Minimum requirements:

  1. Fixed public crypto perpetual dataset.
  2. Three transaction-cost tiers.
  3. Fill / tradability gate.
  4. DSR + PBO + null-search baseline.
  5. Compute-controlled search budget.
  6. Synthetic ground-truth tasks.
  7. Reference baselines, including AlphaBench-style search, RD-Agent-style workflow, GFlowNet/AlphaSAGE, M8.6 tradability gate, and optional human expert baseline.

Act 5 · HKU Fit + Ask

Prof. Han hook:

Crypto markets are an extreme open-world reliability setting for LLM agents: non-stationary regimes, adversarial counterparties, unknown failure modes, and costly mistakes.

Prof. Li hook:

The statistical core is time-series stability, financial econometrics, and recurrence-aware modeling under strict walk-forward verification.

Final ask:

Should I pursue Crypto-Alpha-Bench first, or narrow the first paper to RQ1: architectural priors for crypto microstructure recurrence?


2. Slide-by-Slide Outline

# Slide Claim Proof Object
1 Title This is a research infrastructure pitch, not a trading pitch. Title + thesis rail
2 Meeting Thesis I have the verifier; the field lacks the benchmark. Three-part argument map
3 What I Built The production system already enforces generator-verifier separation. Architecture flow
4 The Hard Boundary LLMs assist language and research, never irreversible actions. Control boundary diagram
5 M8.6 Testbed The strongest asset is a crypto executable-alpha verifier. Metric rail + walk-forward pipeline
6 Negative Result Time-slice stability, not model capacity, is the bottleneck.
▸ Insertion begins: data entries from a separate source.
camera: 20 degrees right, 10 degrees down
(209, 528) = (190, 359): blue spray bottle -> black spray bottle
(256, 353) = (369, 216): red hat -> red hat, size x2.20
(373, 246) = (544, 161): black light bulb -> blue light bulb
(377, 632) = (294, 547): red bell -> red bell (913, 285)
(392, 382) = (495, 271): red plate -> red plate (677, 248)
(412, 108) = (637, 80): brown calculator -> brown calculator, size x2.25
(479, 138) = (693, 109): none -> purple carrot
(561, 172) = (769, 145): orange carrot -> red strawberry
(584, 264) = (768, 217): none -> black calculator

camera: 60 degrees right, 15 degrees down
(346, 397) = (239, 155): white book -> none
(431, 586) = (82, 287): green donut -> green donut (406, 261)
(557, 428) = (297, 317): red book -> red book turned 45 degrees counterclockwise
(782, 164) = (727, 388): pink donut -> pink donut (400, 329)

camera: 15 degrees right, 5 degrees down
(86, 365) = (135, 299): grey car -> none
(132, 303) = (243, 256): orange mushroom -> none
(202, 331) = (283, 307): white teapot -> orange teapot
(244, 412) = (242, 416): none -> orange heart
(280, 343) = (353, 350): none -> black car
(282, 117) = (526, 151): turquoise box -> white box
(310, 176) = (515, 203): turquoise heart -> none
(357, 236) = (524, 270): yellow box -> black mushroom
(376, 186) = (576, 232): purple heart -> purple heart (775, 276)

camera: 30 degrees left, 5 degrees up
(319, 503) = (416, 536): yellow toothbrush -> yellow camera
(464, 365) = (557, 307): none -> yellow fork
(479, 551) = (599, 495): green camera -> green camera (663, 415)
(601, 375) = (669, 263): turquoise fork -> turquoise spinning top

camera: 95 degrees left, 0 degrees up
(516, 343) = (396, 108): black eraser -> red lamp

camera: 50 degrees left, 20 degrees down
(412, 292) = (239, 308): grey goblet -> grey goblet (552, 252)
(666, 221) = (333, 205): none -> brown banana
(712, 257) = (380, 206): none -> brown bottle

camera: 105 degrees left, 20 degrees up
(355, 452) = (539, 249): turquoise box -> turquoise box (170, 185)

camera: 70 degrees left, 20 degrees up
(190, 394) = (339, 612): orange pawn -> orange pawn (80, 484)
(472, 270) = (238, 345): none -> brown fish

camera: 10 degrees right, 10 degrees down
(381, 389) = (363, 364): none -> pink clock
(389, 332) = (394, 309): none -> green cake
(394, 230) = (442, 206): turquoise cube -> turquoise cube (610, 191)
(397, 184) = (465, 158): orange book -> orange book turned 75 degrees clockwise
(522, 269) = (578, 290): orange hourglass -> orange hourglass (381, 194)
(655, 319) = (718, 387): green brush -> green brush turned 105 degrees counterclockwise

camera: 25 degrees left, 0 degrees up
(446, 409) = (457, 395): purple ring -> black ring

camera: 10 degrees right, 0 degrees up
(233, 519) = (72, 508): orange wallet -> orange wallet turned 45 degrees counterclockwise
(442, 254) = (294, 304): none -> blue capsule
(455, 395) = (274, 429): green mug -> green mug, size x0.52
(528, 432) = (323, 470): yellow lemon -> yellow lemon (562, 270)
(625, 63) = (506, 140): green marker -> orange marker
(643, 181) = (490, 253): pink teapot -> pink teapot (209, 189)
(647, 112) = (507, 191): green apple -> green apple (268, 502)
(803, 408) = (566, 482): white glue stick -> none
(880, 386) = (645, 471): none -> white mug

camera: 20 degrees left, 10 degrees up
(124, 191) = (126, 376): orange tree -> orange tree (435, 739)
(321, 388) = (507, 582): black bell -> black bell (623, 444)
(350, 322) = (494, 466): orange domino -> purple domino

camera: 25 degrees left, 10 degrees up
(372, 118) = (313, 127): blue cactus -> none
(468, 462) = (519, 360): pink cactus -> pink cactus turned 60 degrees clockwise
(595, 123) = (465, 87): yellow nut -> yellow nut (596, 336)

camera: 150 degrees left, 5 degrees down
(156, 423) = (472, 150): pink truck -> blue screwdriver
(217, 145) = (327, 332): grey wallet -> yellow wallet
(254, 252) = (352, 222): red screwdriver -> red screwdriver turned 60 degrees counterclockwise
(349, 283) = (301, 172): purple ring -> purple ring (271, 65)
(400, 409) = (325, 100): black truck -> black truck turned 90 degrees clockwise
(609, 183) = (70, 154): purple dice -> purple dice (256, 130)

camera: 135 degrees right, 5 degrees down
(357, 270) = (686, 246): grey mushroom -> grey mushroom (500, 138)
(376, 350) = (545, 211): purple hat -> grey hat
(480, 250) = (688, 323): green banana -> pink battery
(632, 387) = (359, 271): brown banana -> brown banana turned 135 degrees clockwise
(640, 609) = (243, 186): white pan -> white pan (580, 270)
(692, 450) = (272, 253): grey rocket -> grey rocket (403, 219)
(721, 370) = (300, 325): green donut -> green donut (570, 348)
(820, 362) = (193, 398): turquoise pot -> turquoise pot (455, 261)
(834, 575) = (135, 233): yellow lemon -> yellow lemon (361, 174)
Val/test MTM bar proof
7 Frontier Pattern AI discovery systems scale only when generation is separated from verification. Pattern mapping
8 SOTA Reality Check Existing work is close; the gap is narrower and sharper. Agent landscape matrix
9 Benchmark Gap Current systems optimize formula quality or trade decisions, not executable crypto alpha. Gap funnel
10 Crypto-Alpha-Bench The contribution is a hard benchmark substrate. 7 requirement pillars
11 Baselines The benchmark should beat or absorb the current SOTA, not ignore it. Baseline ladder
12 Research Triangle Benchmark-first makes RQ1/RQ2/RQ3 measurable. HKU alignment map
13 8-12 Week Plan Start with a small v0 that tests the riskiest assumptions. Roadmap + risk ledger
14 Ask The meeting should decide benchmark-first vs method-first. Decision slide

3. Compressed 5-Minute Version

  1. I built a production crypto trading agent where LLMs are structurally separated from real-money execution.
  2. The research asset is the verifier: 526 Binance perps, 15s bars, rolling walk-forward, microstructure gates, adaptive state.
  3. LightGBM/Optuna showed validation wins but chronological test failures, suggesting time-slice instability.
  4. The latest SOTA already covers formula alpha mining and quant R&D agents, so the benchmark claim must be narrower.
  5. My proposal is Crypto-Alpha-Bench: executable crypto alpha search under cost, fill, DSR/PBO, and compute control.
  6. I want advice on whether to publish benchmark-first or start with RQ1 microstructure recurrence.

4. Q&A Anchors

If asked "Isn't AlphaBench already this?"

AlphaBench is the closest sibling. It benchmarks LLM formula alpha mining. Crypto-Alpha-Bench extends the target to executable crypto mid-frequency alpha under cost, fill, statistical correction, and compute constraints.

If asked "Why crypto?"

Crypto is narrow, but it is a clean open-world testbed: 24/7, public, non-stationary, adversarial, microstructure-rich, and execution-sensitive.

If asked "Why are you the right person?"

I may not have the largest academic platform, but I have production tradability infrastructure, real LLM-agent safety constraints, and a working verifier that academic teams would take months to reproduce.

If asked "What is the smallest next experiment?"

ETH validation experiment: rerun the LightGBM/Optuna time-slice stability test on ETH/USDT. If the validation-to-test reversal reproduces, benchmark motivation strengthens.


5. Closing Line

I am not proposing to let LLMs trade. I am proposing to benchmark whether AI systems can discover alphas that survive reality.